Muddy waters: After Mount Polley, miners and engineers grapple with the risk of maintaining the status quo -by Eavan Moore (CIM Magazine – November 2015)

https://www.cim.org/en/

Six months before the Mount Polley tailings dam failure in August 2014, a tailings facility in North Carolina released toxic coal ash into the Eden River. One month after Mount Polley, three workers died in a tailings facility failure at the Herculano mine in Brazil. An unusually bad year? Not necessarily.

According to a July 2015 report by David M. Chambers, president of the Center for Science in Public Participation, and Lindsay Bowker, a Maine-based activist with a background in civil construction projects, between 1990 and 2010 there were 33 dam failures that released more than 100,000 cubic metres of “semi-solid discharge” and/or caused loss of life. Based on historical trends, the report predicts 11 more will have occurred by 2020.

In January 2015, a three-person panel appointed to investigate the origins of the Mount Polley tailings spill came to similar, albeit less drastic, conclusions. “If the inventory of active tailings dams in [British Columbia] remains unchanged, and performance in the future reflects that in the past, then on average there will be two failures every 10 years and six every 30,” the panel wrote. “In the face of these prospects, the Panel firmly rejects any notion that business as usual can continue.

Mining companies, engineering consultants, investors, regulators and the public at large must now determine how “business as usual” should be changed, and by whom.

The Mount Polley breach started quite a few conversations in Canada, according to panel member Dirk van Zyl, also a mining engineering professor at the University of British Columbia. “You really have a number of corporate tailings engineers sitting around the table saying, ‘What do we do so that what happened at Mount Polley does not happen again?’”

Water management

One obvious line of inquiry looks precisely at the nature of the disaster at Mount Polley: almost 25 million cubic metres of water, tailings and “interstitial” water broke through its dam and was then carried into the Quesnel and Cariboo river systems. This type of breakage is an inherent risk with conventional water-filled impoundments.
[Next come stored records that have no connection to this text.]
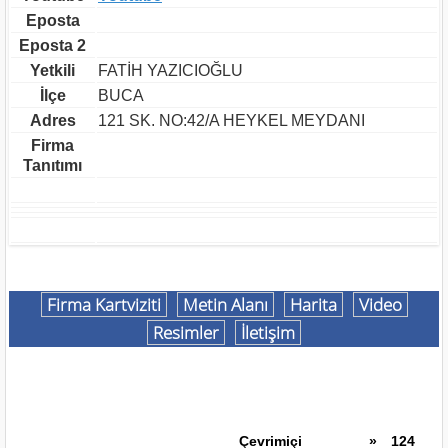
Eposta
Eposta 2
Yetkili
FATİH YAZICIOĞLU
İlçe
BUCA
Adres
121 SK. NO:42/A HEYKEL MEYDANI
Firma
Tanıtımı
Firma Kartviziti
Metin Alanı
Harita
Video
Resimler
İletişim
Çevrimiçi
»
124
“It’s almost certain that in the long term, these tailings facilities will fail,” said van Zyl. The panel called for the mining industry to phase out water covers completely.

KGHM Ajax, a prospective mine developer near Kamloops, British Columbia, heeded the panel’s call to revisit its tailings plan. The company had planned to submit an environmental assessment application in 2015 that included a conventional water-covered storage facility, with tailings deposited as slurry with 68 per cent moisture content. But in response to the panel’s report, Ajax commissioned a new tradeoff study re-exploring its options.